Pada dasarnya kurikulum mempunyai aspek utama yang menjadi ciri-cirinya sebagaimana yang diungkapkan oleh Hasan Langgulung yang dikutip oleh Ramayulis (2004:127-128), yaitu:

Tujuan-tujuan pendidikan yang ingin dicapai oleh kurikulum itu:
  1. Pengetahuan (knowledge) ilmu-ilmu data, aktivitas-aktivitasnya dan pengalamanpengalaman dari mana terbentuk kurikulum itu;
  2. Metode dan cara-cara mengajar dan bimbingan yang diikuti murid-murid untuk mendorong mereka kearah yang dikehendaki dan tujuan-tujuan yang dirancang;
  3. Metode dan cara penilaian yang digunakan dalam mengukur dan menilai hasil proses pendidikan yang dirancangkan dalam kurikulum
Pada rincian diatas ada empat kandungan utama kurikulum yaitu tujuan pendidikan, materi yang akan diberikan, metode mengajar, dan cara penilaian. Jika dikaitkan dengan falsafah pendidikan yang dikembangkan oleh pendidikan Islam tentu semua akan menyatu dan terpadu dengan ajaran Islam itu sendiri. Tujuan pendidikan yang ingin dicapai oleh kurikulum dalam pendidikan Islam dan juga sama dengan tujuan pendidikan; yaitu membentuk akhlak yang mulia dalam kaitannya dengan tujuan penciptaan manusia yaitu mengabdi kepada Allah Swt. Pada pembahasan di atas, telah dijelaskan prinsip-prinsip kurikulum pendidikan Islam oleh pakar pendidikan Islam.
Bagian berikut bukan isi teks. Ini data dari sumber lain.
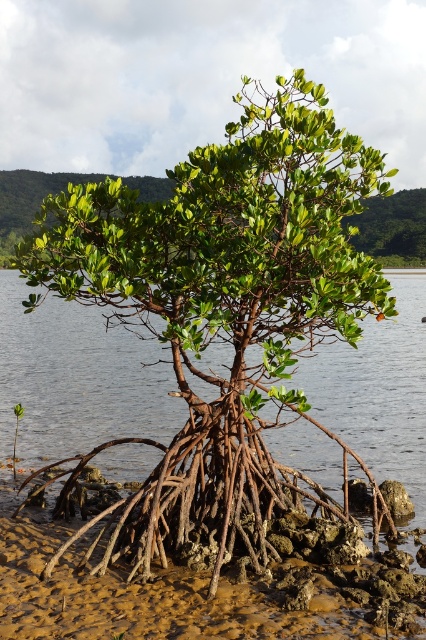
You are a botanist examining the mangrove tree and its roots. Which object has a larger size between the green matte tree at center and the brown mud roots at center?

The green matte tree at center is bigger than the brown mud roots at center according to the description.

You are a bird flying over a mangrove forest. You see a point at coordinates (224,310). What is located at that point?

The point at coordinates (224,310) is occupied by the green matte tree at center.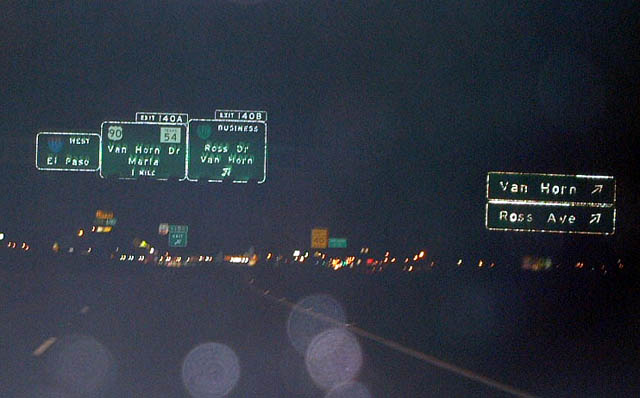
The height and width of the screenshot is (398, 640). Identify the location of exit b sign. (258, 115).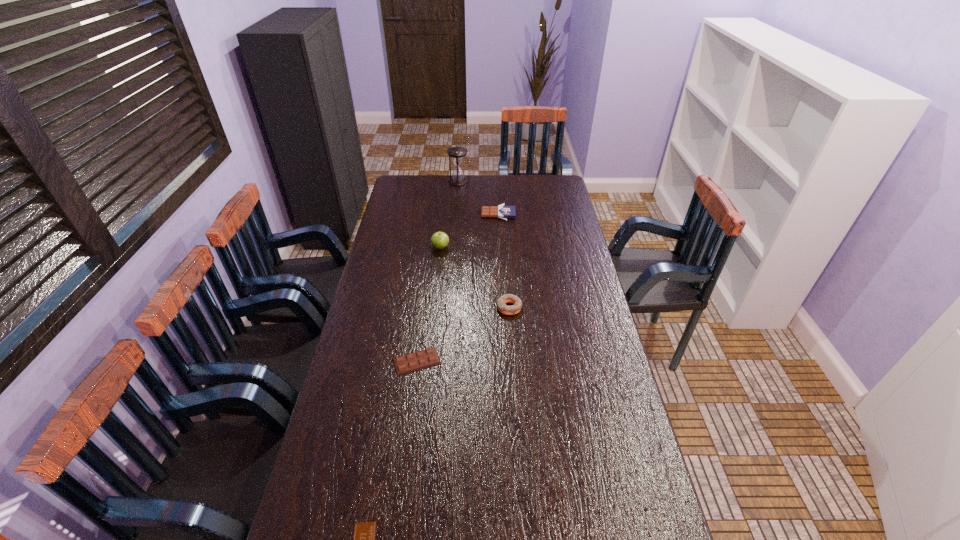
I want to click on vacant region located 0.140m on the left of the farthest object, so click(422, 181).

You are a GUI agent. You are given a task and a screenshot of the screen. Output one action in this format:
    pyautogui.click(x=<x>, y=<y>)
    Task: Click on the free space located on the front of the second tallest object
    
    Given the screenshot: What is the action you would take?
    pyautogui.click(x=437, y=275)

The width and height of the screenshot is (960, 540). I want to click on free location located on the back of the doughnut, so click(507, 277).

Identify the location of free space located 0.100m on the front of the fifth nearest object. (499, 233).

At what (x,y) coordinates should I click in order to perform the action: click on vacant space located on the front of the second shortest chocolate bar. Please return your answer as a coordinate pair (x, y). Looking at the image, I should click on (409, 420).

Locate an element on the screen. The width and height of the screenshot is (960, 540). object present at the far edge is located at coordinates (457, 154).

Where is `object located in the left edge section of the desktop`? The width and height of the screenshot is (960, 540). object located in the left edge section of the desktop is located at coordinates (422, 359).

Where is `vacant space at the far edge`? vacant space at the far edge is located at coordinates (491, 179).

This screenshot has width=960, height=540. Identify the location of vacant space at the left edge of the desktop. (372, 267).

This screenshot has width=960, height=540. I want to click on free space at the right edge of the desktop, so click(628, 533).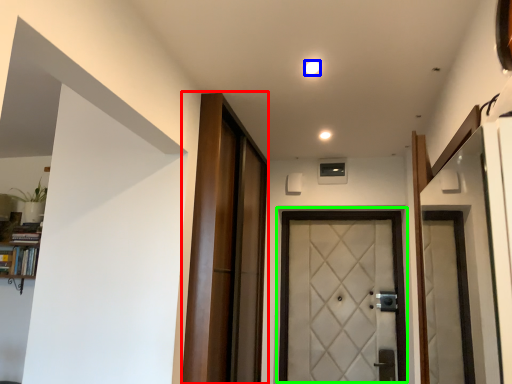
Question: Which is farther away from barn door (highlighted by a red box)? light (highlighted by a blue box) or door (highlighted by a green box)?

Choices:
 (A) light
 (B) door

Answer: (A)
Pada pembahasan ini, akan dikemukan ciri-ciri kurikulum pendidikan Islam menurut Omar Muh. Al-Toumy al-Syaibany (1979:490-512) sebagai berikut:
  1. Mengutamakan tujuan agama dan akhlak dalam berbagai tujuannya, kandungan, metode, alat dan teknik yang bercirikan ajaran Islam. Pemberian materi kepada peserta didik baik di lingkungan sekolah ataupun keluarga berdasarkan nilai-nilai al-Quran dan as-Sunnah;
  2. Kurikulum yang mencerminkan semangat, pemikiran dan ajaran-ajaran kurikulum yang cukup luas isi dan kandungannya. Pengembangan dan bimbingan dalam segala aspek pribadi pelajar baik dari aspek intelektual, psikologis, sosial dan spiritual;
  3. Kurikulum yang memiliki keseimbangan di antara kandungan kurikulum yang akan digunakan. Keseimbangan ini mencakup manfaat ilmu pengetahuan bagi perkembangan individual dan perkembangan sosial;
  4. Penataan kurikulum yang menyeluruh dan seimbang (fleksibel) dalam setiap materi pelajaran yang diberikan kepada peserta didik. Seperti aktivitas pendidikan jasmani, pengetahuan teknik, keterampilan, penguasaan bahasa asing dan ilmu-ilmu yang bermanfaat bagi peserta didik;
  5. Kurikulum disusun berdasarkan kebutuhan, kemampuan, minat dan bakat peserta didik, karena setiap individu memiliki perbedaan dalam menerima mata pelajaran yang diberikan pendidik. Oleh karena itu, penyusunan kurikulum disesuaikan dengan kebutuhan.
b. Isi dan Orientasi Kurikulum Pendidikan Islam
1. Isi Kurikulum
Sepanjang masa klasik Islam, penentuan kurikulum pendidikan Islam berada ditangan Ulama. Kelompok orang-orang berpengetahuan dan diterima sebagai otoritatif dalam soal-soal agama dan hukum. Keyakinan mereka berakar pada konservatisme agama dan keyakinan yang kokoh terhadap wahyu sebagai inti dari semua pengetahuan. Mengikuti arus penolakan atas aliran yang diilhami filsafat Yunani terutama paska Al-Ghazali kurikulum di mesjid-akademi dan madrasah mengikuti contoh yang terjadi dalam halaqah-halaqah mesjid jami.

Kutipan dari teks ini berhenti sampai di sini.